KALEB ARIN MOVED through the corridors of the Endurance in a swift dance of motion, holding his heavy cloth-wrapped burden to his chest. Years of indentured service had bred in him a way of walking
and behaving that rendered him virtually hidden in plain sight around the towering forms of the Astartes. He was adept at remaining beneath their notice. To this day, even with so many years of duty glittering in the dull rivets fixed to his collarbone, Kaleb had not lost the keen awe at being among them that had filled him from the moment he had bent his knee to the XIV Legion. The lines on his pale face and the grey-white of his hair showed his age, but still he carried himself with the vitality of a man much younger. The strength of his conviction - and of other, more privately held ones - had carried him on in willing, unflinching servitude.
There were few men in the galaxy, he reflected, who could be as content as he was. The truth that never left him was as clear to him now as it had been decades ago, when he had stood beneath a weeping sky of toxic storm clouds and accepted his own limitations, his own failures. Those who continued to strive for what they could never reach, those who punished themselves for falling short of the dizzy heights they would never reach, they were the souls who had no peace in their lives. Kaleb was not like them. Kaleb understood his place in the scheme of things. He knew where he was supposed to be and what it was he was supposed to be doing. His place was here, now, not to question, not to strive, only to do.

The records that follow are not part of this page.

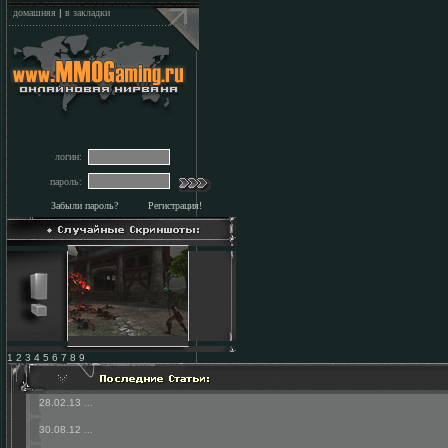
домашняя
|
в закладки
логин:
пароль:
Забыли пароль?
Регистрация!
1 2 3 4 5 6 7 8 9
28.02.13
...
30.08.12
...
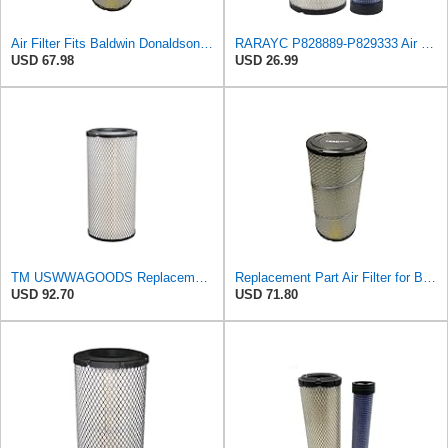
Air Filter Fits Baldwin Donaldson RS3544 P828889 Fits New Holland Loaders
RARAYC P828889-P829333 Air Filter Set - Compatible with John DeereCaterpillar Cat
USD 67.98
USD 26.99
TM USWWAGOODS Replacement For/Fits Air Filter Baldwin RS3544
Replacement Part Air Filter for Baldwin for Donaldson RS3544 P828889 for New Holland Loaders
USD 92.70
USD 71.80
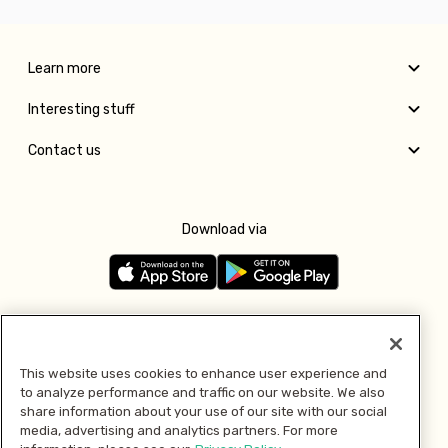
Learn more
Interesting stuff
Contact us
Download via
Follow us
This website uses cookies to enhance user experience and
to analyze performance and traffic on our website. We also
Pay with
share information about your use of our site with our social
media, advertising and analytics partners. For more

Still, he felt pride at that. What men, he wondered, could hope to walk where he walked, among demigods cut from the flesh of the Emperor Himself? The housecarl never ceased to marvel at them. He kept to the edges of the corridors, skirting the broad warriors as they went about their preparations for the engagement.
The Astartes were statues come to life, great myths in stone that had stepped off their plinths to stride about him. They walked in their marble-coloured armour with green trim and gold flashing, some in the newer, smoother models of the wargear, others in the older iterations that were adorned with spiked studs and heavy-browed helms. These were impossible men, the living hands of the Imperium going to their deeds with shock and awe trailing around them like a cloak. They would never understand the manner in which mortal men looked upon them.
In his indenture, Kaleb knew that some among the Legion considered him with disrespect, as an irritant at best, worth no more than a drooling servitor at worst. This he accepted as his lot, with the same stoic character and dogged acceptance that was the way of the Death Guard. He would never fool himself into thinking that he was one of them - that chance had been offered to Kaleb and he had fallen short in the face of it - but he knew in his heart that he lived by the same code they did, and that his meagre, human frame would die for those ideals if it would serve the Imperium. Kaleb Arin, failed aspirant, housecarl and captain's equerry, was as satisfied with his life as any man could hope to be.